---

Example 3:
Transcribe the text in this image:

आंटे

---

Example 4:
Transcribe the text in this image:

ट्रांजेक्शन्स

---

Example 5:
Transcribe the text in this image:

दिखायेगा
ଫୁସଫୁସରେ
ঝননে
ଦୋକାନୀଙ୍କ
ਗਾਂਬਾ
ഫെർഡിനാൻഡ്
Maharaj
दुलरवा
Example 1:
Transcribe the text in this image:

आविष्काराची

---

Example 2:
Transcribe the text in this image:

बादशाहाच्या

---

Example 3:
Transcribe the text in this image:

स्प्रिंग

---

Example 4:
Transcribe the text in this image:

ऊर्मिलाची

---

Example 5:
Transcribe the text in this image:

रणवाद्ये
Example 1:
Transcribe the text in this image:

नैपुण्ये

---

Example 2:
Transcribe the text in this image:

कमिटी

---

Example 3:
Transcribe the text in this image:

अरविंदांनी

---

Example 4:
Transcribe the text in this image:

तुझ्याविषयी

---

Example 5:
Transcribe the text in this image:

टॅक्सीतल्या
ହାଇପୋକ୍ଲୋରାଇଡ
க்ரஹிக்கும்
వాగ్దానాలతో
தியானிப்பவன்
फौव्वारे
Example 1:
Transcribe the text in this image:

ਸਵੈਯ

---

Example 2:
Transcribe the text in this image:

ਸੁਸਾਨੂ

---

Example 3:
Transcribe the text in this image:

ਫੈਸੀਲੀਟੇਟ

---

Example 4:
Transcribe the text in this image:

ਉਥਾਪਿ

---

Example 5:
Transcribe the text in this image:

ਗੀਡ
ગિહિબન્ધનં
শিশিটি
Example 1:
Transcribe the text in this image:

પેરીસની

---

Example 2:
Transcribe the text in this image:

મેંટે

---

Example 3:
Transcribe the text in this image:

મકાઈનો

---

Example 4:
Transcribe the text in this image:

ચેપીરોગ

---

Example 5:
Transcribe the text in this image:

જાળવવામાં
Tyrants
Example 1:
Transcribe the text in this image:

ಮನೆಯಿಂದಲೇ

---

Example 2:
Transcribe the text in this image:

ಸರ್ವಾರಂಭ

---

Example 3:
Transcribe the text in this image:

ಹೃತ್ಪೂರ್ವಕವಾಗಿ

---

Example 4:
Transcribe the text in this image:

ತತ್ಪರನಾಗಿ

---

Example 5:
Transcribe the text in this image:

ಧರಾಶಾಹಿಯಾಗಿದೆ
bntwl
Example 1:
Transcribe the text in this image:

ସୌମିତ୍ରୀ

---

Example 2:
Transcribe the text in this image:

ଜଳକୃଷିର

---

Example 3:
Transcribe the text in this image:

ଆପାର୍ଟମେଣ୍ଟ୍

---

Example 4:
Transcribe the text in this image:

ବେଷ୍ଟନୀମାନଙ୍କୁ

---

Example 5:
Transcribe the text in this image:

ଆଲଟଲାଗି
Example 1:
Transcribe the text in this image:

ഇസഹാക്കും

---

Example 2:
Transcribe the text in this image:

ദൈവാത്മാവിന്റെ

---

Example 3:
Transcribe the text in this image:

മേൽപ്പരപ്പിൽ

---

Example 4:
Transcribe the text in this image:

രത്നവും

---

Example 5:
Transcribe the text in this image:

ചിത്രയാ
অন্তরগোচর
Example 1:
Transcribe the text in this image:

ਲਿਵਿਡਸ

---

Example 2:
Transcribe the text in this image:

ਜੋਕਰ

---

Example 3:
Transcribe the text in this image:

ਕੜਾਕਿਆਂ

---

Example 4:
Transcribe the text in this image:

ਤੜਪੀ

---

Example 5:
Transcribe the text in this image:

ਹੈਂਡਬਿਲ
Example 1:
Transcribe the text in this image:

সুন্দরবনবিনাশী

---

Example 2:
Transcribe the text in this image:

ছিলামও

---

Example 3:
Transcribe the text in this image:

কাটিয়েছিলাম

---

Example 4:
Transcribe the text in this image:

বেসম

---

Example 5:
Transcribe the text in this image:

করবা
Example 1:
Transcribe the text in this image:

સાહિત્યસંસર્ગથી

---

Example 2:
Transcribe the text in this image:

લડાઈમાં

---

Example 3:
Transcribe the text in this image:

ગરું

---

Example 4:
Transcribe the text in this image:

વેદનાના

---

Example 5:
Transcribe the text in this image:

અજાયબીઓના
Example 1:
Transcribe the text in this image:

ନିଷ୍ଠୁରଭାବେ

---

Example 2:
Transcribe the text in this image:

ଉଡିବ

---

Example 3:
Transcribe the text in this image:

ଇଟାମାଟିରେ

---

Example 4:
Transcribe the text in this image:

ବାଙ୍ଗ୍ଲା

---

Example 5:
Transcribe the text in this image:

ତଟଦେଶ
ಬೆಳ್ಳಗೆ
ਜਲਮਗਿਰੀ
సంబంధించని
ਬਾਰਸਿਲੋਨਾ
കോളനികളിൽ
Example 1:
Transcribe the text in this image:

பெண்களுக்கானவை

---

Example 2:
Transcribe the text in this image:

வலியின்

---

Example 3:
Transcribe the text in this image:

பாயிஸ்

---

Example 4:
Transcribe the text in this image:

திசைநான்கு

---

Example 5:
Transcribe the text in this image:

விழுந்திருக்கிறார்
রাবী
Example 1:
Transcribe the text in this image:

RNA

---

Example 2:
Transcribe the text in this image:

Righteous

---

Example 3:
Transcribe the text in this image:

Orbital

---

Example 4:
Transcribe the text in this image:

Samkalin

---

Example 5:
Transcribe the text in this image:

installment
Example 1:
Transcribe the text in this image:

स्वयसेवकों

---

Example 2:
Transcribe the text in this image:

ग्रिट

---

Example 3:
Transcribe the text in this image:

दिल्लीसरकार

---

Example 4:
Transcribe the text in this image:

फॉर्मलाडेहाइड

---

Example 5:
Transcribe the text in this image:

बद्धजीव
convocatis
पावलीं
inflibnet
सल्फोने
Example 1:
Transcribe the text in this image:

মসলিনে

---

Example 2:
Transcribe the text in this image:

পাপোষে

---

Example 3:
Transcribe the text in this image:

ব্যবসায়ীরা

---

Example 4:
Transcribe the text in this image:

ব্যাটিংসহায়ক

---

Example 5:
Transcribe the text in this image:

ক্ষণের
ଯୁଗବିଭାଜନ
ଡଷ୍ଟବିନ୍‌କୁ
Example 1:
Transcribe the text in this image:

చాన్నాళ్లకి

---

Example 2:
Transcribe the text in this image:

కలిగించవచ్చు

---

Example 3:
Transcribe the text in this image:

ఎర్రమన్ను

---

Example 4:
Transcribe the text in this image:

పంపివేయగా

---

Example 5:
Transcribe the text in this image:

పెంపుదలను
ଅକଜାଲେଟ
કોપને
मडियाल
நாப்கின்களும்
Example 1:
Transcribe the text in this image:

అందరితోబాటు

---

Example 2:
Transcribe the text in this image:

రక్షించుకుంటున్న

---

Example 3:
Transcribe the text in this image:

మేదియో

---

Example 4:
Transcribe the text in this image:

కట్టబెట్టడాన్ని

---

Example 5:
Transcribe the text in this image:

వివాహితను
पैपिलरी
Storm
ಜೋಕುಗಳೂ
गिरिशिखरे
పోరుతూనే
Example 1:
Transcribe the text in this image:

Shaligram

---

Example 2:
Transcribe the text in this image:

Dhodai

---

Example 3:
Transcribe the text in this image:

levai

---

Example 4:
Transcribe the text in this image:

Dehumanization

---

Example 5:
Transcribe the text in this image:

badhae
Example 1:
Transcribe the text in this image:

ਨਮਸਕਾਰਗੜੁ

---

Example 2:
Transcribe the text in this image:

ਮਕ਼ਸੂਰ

──────

- _ACTION ITEM_: Reproduce the listing in full, exactly, so that no line is missing.

- _ANSWER SECTION_:
---

Example 3:
Transcribe the text in this image:

आंटे

---

Example 4:
Transcribe the text in this image:

ट्रांजेक्शन्स

---

Example 5:
Transcribe the text in this image:

दिखायेगा
ଫୁସଫୁସରେ
ঝননে
ଦୋକାନୀଙ୍କ
ਗਾਂਬਾ
ഫെർഡിനാൻഡ്
Maharaj
दुलरवा
Example 1:
Transcribe the text in this image:

आविष्काराची

---

Example 2:
Transcribe the text in this image:

बादशाहाच्या

---

Example 3:
Transcribe the text in this image:

स्प्रिंग

---

Example 4:
Transcribe the text in this image:

ऊर्मिलाची

---

Example 5:
Transcribe the text in this image:

रणवाद्ये
Example 1:
Transcribe the text in this image:

नैपुण्ये

---

Example 2:
Transcribe the text in this image:

कमिटी

---

Example 3:
Transcribe the text in this image:

अरविंदांनी

---

Example 4:
Transcribe the text in this image:

तुझ्याविषयी

---

Example 5:
Transcribe the text in this image:

टॅक्सीतल्या
ହାଇପୋକ୍ଲୋରାଇଡ
க்ரஹிக்கும்
వాగ్దానాలతో
தியானிப்பவன்
फौव्वारे
Example 1:
Transcribe the text in this image:

ਸਵੈਯ

---

Example 2:
Transcribe the text in this image:

ਸੁਸਾਨੂ

---

Example 3:
Transcribe the text in this image:

ਫੈਸੀਲੀਟੇਟ

---

Example 4:
Transcribe the text in this image:

ਉਥਾਪਿ

---

Example 5:
Transcribe the text in this image:

ਗੀਡ
ગિહિબન્ધનં
শিশিটি
Example 1:
Transcribe the text in this image:

પેરીસની

---

Example 2:
Transcribe the text in this image:

મેંટે

---

Example 3:
Transcribe the text in this image:

મકાઈનો

---

Example 4:
Transcribe the text in this image:

ચેપીરોગ

---

Example 5:
Transcribe the text in this image:

જાળવવામાં
Tyrants
Example 1:
Transcribe the text in this image:

ಮನೆಯಿಂದಲೇ

---

Example 2:
Transcribe the text in this image:

ಸರ್ವಾರಂಭ

---

Example 3:
Transcribe the text in this image:

ಹೃತ್ಪೂರ್ವಕವಾಗಿ

---

Example 4:
Transcribe the text in this image:

ತತ್ಪರನಾಗಿ

---

Example 5:
Transcribe the text in this image:

ಧರಾಶಾಹಿಯಾಗಿದೆ
bntwl
Example 1:
Transcribe the text in this image:

ସୌମିତ୍ରୀ

---

Example 2:
Transcribe the text in this image:

ଜଳକୃଷିର

---

Example 3:
Transcribe the text in this image:

ଆପାର୍ଟମେଣ୍ଟ୍

---

Example 4:
Transcribe the text in this image:

ବେଷ୍ଟନୀମାନଙ୍କୁ

---

Example 5:
Transcribe the text in this image:

ଆଲଟଲାଗି
Example 1:
Transcribe the text in this image:

ഇസഹാക്കും

---

Example 2:
Transcribe the text in this image:

ദൈവാത്മാവിന്റെ

---

Example 3:
Transcribe the text in this image:

മേൽപ്പരപ്പിൽ

---

Example 4:
Transcribe the text in this image:

രത്നവും

---

Example 5:
Transcribe the text in this image:

ചിത്രയാ
অন্তরগোচর
Example 1:
Transcribe the text in this image:

ਲਿਵਿਡਸ

---

Example 2:
Transcribe the text in this image:

ਜੋਕਰ

---

Example 3:
Transcribe the text in this image:

ਕੜਾਕਿਆਂ

---

Example 4:
Transcribe the text in this image:

ਤੜਪੀ

---

Example 5:
Transcribe the text in this image:

ਹੈਂਡਬਿਲ
Example 1:
Transcribe the text in this image:

সুন্দরবনবিনাশী

---

Example 2:
Transcribe the text in this image:

ছিলামও

---

Example 3:
Transcribe the text in this image:

কাটিয়েছিলাম

---

Example 4:
Transcribe the text in this image:

বেসম

---

Example 5:
Transcribe the text in this image:

করবা
Example 1:
Transcribe the text in this image:

સાહિત્યસંસર્ગથી

---

Example 2:
Transcribe the text in this image:

લડાઈમાં

---

Example 3:
Transcribe the text in this image:

ગરું

---

Example 4:
Transcribe the text in this image:

વેદનાના

---

Example 5:
Transcribe the text in this image:

અજાયબીઓના
Example 1:
Transcribe the text in this image:

ନିଷ୍ଠୁରଭାବେ

---

Example 2:
Transcribe the text in this image:

ଉଡିବ

---

Example 3:
Transcribe the text in this image:

ଇଟାମାଟିରେ

---

Example 4:
Transcribe the text in this image:

ବାଙ୍ଗ୍ଲା

---

Example 5:
Transcribe the text in this image:

ତଟଦେଶ
ಬೆಳ್ಳಗೆ
ਜਲਮਗਿਰੀ
సంబంధించని
ਬਾਰਸਿਲੋਨਾ
കോളനികളിൽ
Example 1:
Transcribe the text in this image:

பெண்களுக்கானவை

---

Example 2:
Transcribe the text in this image:

வலியின்

---

Example 3:
Transcribe the text in this image:

பாயிஸ்

---

Example 4:
Transcribe the text in this image:

திசைநான்கு

---

Example 5:
Transcribe the text in this image:

விழுந்திருக்கிறார்
রাবী
Example 1:
Transcribe the text in this image:

RNA

---

Example 2:
Transcribe the text in this image:

Righteous

---

Example 3:
Transcribe the text in this image:

Orbital

---

Example 4:
Transcribe the text in this image:

Samkalin

---

Example 5:
Transcribe the text in this image:

installment
Example 1:
Transcribe the text in this image:

स्वयसेवकों

---

Example 2:
Transcribe the text in this image:

ग्रिट

---

Example 3:
Transcribe the text in this image:

दिल्लीसरकार

---

Example 4:
Transcribe the text in this image:

फॉर्मलाडेहाइड

---

Example 5:
Transcribe the text in this image:

बद्धजीव
convocatis
पावलीं
inflibnet
सल्फोने
Example 1:
Transcribe the text in this image:

মসলিনে

---

Example 2:
Transcribe the text in this image:

পাপোষে

---

Example 3:
Transcribe the text in this image:

ব্যবসায়ীরা

---

Example 4:
Transcribe the text in this image:

ব্যাটিংসহায়ক

---

Example 5:
Transcribe the text in this image:

ক্ষণের
ଯୁଗବିଭାଜନ
ଡଷ୍ଟବିନ୍‌କୁ
Example 1:
Transcribe the text in this image:

చాన్నాళ్లకి

---

Example 2:
Transcribe the text in this image:

కలిగించవచ్చు

---

Example 3:
Transcribe the text in this image:

ఎర్రమన్ను

---

Example 4:
Transcribe the text in this image:

పంపివేయగా

---

Example 5:
Transcribe the text in this image:

పెంపుదలను
ଅକଜାଲେଟ
કોપને
मडियाल
நாப்கின்களும்
Example 1:
Transcribe the text in this image:

అందరితోబాటు

---

Example 2:
Transcribe the text in this image:

రక్షించుకుంటున్న

---

Example 3:
Transcribe the text in this image:

మేదియో

---

Example 4:
Transcribe the text in this image:

కట్టబెట్టడాన్ని

---

Example 5:
Transcribe the text in this image:

వివాహితను
पैपिलरी
Storm
ಜೋಕುಗಳೂ
गिरिशिखरे
పోరుతూనే
Example 1:
Transcribe the text in this image:

Shaligram

---

Example 2:
Transcribe the text in this image:

Dhodai

---

Example 3:
Transcribe the text in this image:

levai

---

Example 4:
Transcribe the text in this image:

Dehumanization

---

Example 5:
Transcribe the text in this image:

badhae
Example 1:
Transcribe the text in this image:

ਨਮਸਕਾਰਗੜੁ

---

Example 2:
Transcribe the text in this image:

ਮਕ਼ਸੂਰ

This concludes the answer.